Written task.
Reproduce the text in every row below character for character, leaving the pictures out.

Supplied entries.
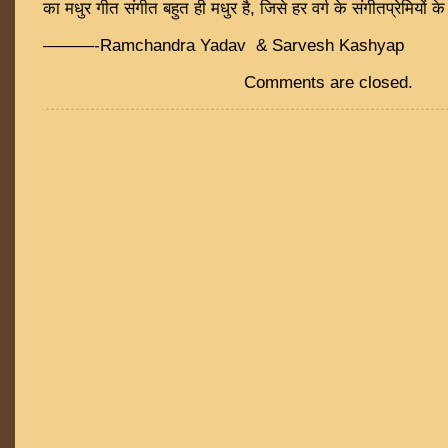
का मधुर गीत संगीत बहुत ही मधुर है, जिसे हर वर्ग के संगीतप्रेमियों 
———-Ramchandra Yadav & Sarvesh Kashyap
Comments are closed.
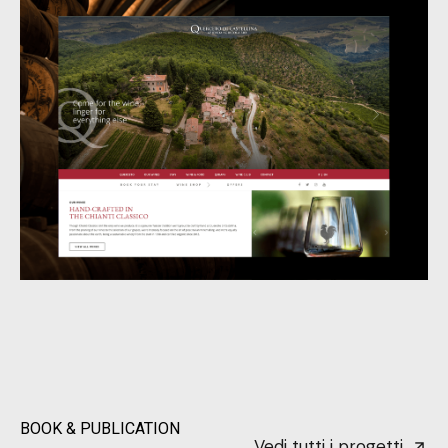
BOOK & PUBLICATION
Vedi tutti i progetti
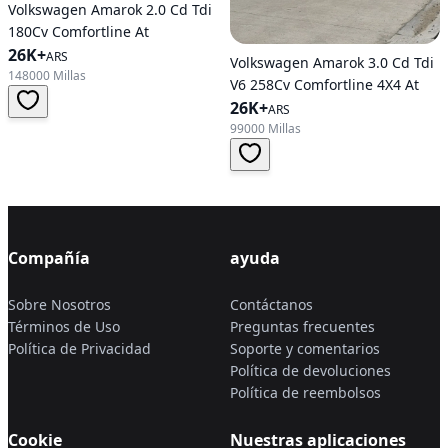
Volkswagen Amarok 2.0 Cd Tdi
180Cv Comfortline At
26K+
ARS
Volkswagen Amarok 3.0 Cd Tdi
148000 Millas
V6 258Cv Comfortline 4X4 At
26K+
ARS
99000 Millas
Compañía
ayuda
Sobre Nosotros
Contáctanos
Términos de Uso
Preguntas frecuentes
Política de Privacidad
Soporte y comentarios
Política de devoluciones
Política de reembolsos
Cookie
Nuestras aplicaciones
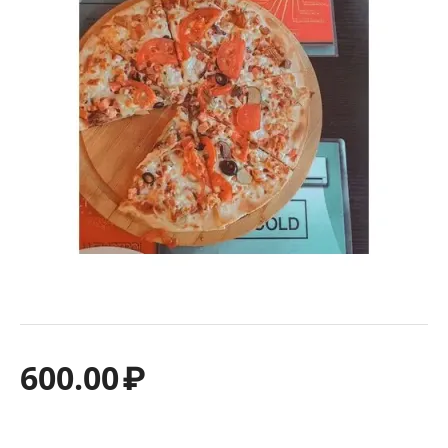
600.00
₽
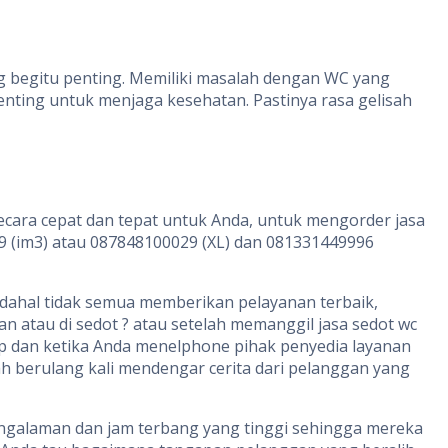
ng begitu penting. Memiliki masalah dengan WC yang
ting untuk menjaga kesehatan. Pastinya rasa gelisah
ecara cepat dan tepat untuk Anda, untuk mengorder jasa
9 (im3) atau 087848100029 (XL) dan 081331449996
padahal tidak semua memberikan pelayanan terbaik,
 atau di sedot ? atau setelah memanggil jasa sedot wc
ap dan ketika Anda menelphone pihak penyedia layanan
ah berulang kali mendengar cerita dari pelanggan yang
 pengalaman dan jam terbang yang tinggi sehingga mereka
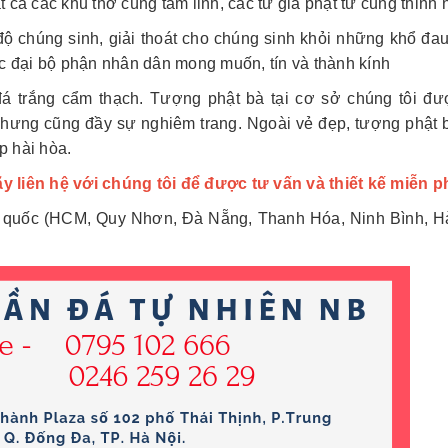
t cả các khu thờ cúng tâm linh, các tư gia phật tử cũng thỉnh 
ộ chúng sinh, giải thoát cho chúng sinh khỏi những khổ đau
ợc đại bộ phận nhân dân mong muốn, tín và thành kính
á trắng cẩm thạch. Tượng phật bà tại cơ sở chúng tôi đ
nhưng cũng đầy sự nghiêm trang. Ngoài vẻ đẹp, tượng phật b
p hài hòa.
y liên hệ với chúng tôi để được tư vấn và thiết kế miễn p
ổ quốc (HCM, Quy Nhơn, Đà Nẵng, Thanh Hóa, Ninh Bình, Hà N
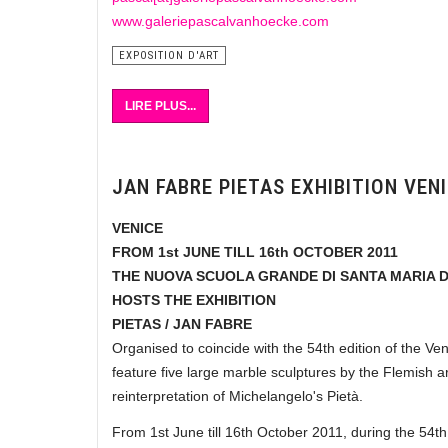
www.galeriepascalvanhoecke.com
EXPOSITION D'ART
LIRE PLUS...
JAN FABRE PIETAS EXHIBITION VEN
VENICE
FROM 1st JUNE TILL 16th OCTOBER 2011
THE NUOVA SCUOLA GRANDE DI SANTA MARIA 
HOSTS THE EXHIBITION
PIETAS / JAN FABRE
Organised to coincide with the 54th edition of the Veni
feature five large marble sculptures by the Flemish a
reinterpretation of Michelangelo's Pietà.
From 1st June till 16th October 2011, during the 54t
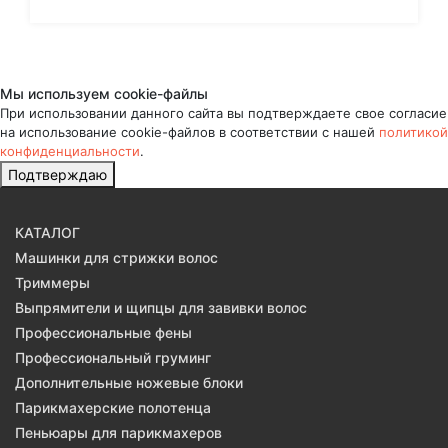
Мы используем cookie-файлы
При использовании данного сайта вы подтверждаете свое согласие
на использование cookie-файлов в соответствии с нашей
политикой
конфиденциальности
.
Подтверждаю
КАТАЛОГ
Машинки для стрижки волос
Триммеры
Выпрямители и щипцы для завивки волос
Профессиональные фены
Профессиональный груминг
Дополнительные ножевые блоки
Парикмахерские полотенца
Пеньюары для парикмахеров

Your solution.
का मधुर गीत संगीत बहुत ही मधुर है, जिसे हर वर्ग के संगीतप्रेमियों 
———-Ramchandra Yadav & Sarvesh Kashyap
Comments are closed.
BOOK & PUBLICATION
Vedi tutti i progetti
Volkswagen Amarok 2.0 Cd Tdi
180Cv Comfortline At
26K+
ARS
Volkswagen Amarok 3.0 Cd Tdi
148000 Millas
V6 258Cv Comfortline 4X4 At
26K+
ARS
99000 Millas
Compañía
ayuda
Sobre Nosotros
Contáctanos
Términos de Uso
Preguntas frecuentes
Política de Privacidad
Soporte y comentarios
Política de devoluciones
Política de reembolsos
Cookie
Nuestras aplicaciones
600.00
₽
ng begitu penting. Memiliki masalah dengan WC yang
ting untuk menjaga kesehatan. Pastinya rasa gelisah
ecara cepat dan tepat untuk Anda, untuk mengorder jasa
9 (im3) atau 087848100029 (XL) dan 081331449996
padahal tidak semua memberikan pelayanan terbaik,
 atau di sedot ? atau setelah memanggil jasa sedot wc
ap dan ketika Anda menelphone pihak penyedia layanan
ah berulang kali mendengar cerita dari pelanggan yang
 pengalaman dan jam terbang yang tinggi sehingga mereka
t cả các khu thờ cúng tâm linh, các tư gia phật tử cũng thỉnh 
ộ chúng sinh, giải thoát cho chúng sinh khỏi những khổ đau
ợc đại bộ phận nhân dân mong muốn, tín và thành kính
á trắng cẩm thạch. Tượng phật bà tại cơ sở chúng tôi đ
nhưng cũng đầy sự nghiêm trang. Ngoài vẻ đẹp, tượng phật b
p hài hòa.
y liên hệ với chúng tôi để được tư vấn và thiết kế miễn p
ổ quốc (HCM, Quy Nhơn, Đà Nẵng, Thanh Hóa, Ninh Bình, Hà N
www.galeriepascalvanhoecke.com
EXPOSITION D'ART
LIRE PLUS...
JAN FABRE PIETAS EXHIBITION VEN
VENICE
FROM 1st JUNE TILL 16th OCTOBER 2011
THE NUOVA SCUOLA GRANDE DI SANTA MARIA 
HOSTS THE EXHIBITION
PIETAS / JAN FABRE
Organised to coincide with the 54th edition of the Veni
feature five large marble sculptures by the Flemish a
reinterpretation of Michelangelo's Pietà.
From 1st June till 16th October 2011, during the 54t
Мы используем cookie-файлы
При использовании данного сайта вы подтверждаете свое согласие
на использование cookie-файлов в соответствии с нашей
политикой
конфиденциальности
.
Подтверждаю
КАТАЛОГ
Машинки для стрижки волос
Триммеры
Выпрямители и щипцы для завивки волос
Профессиональные фены
Профессиональный груминг
Дополнительные ножевые блоки
Парикмахерские полотенца
Пеньюары для парикмахеров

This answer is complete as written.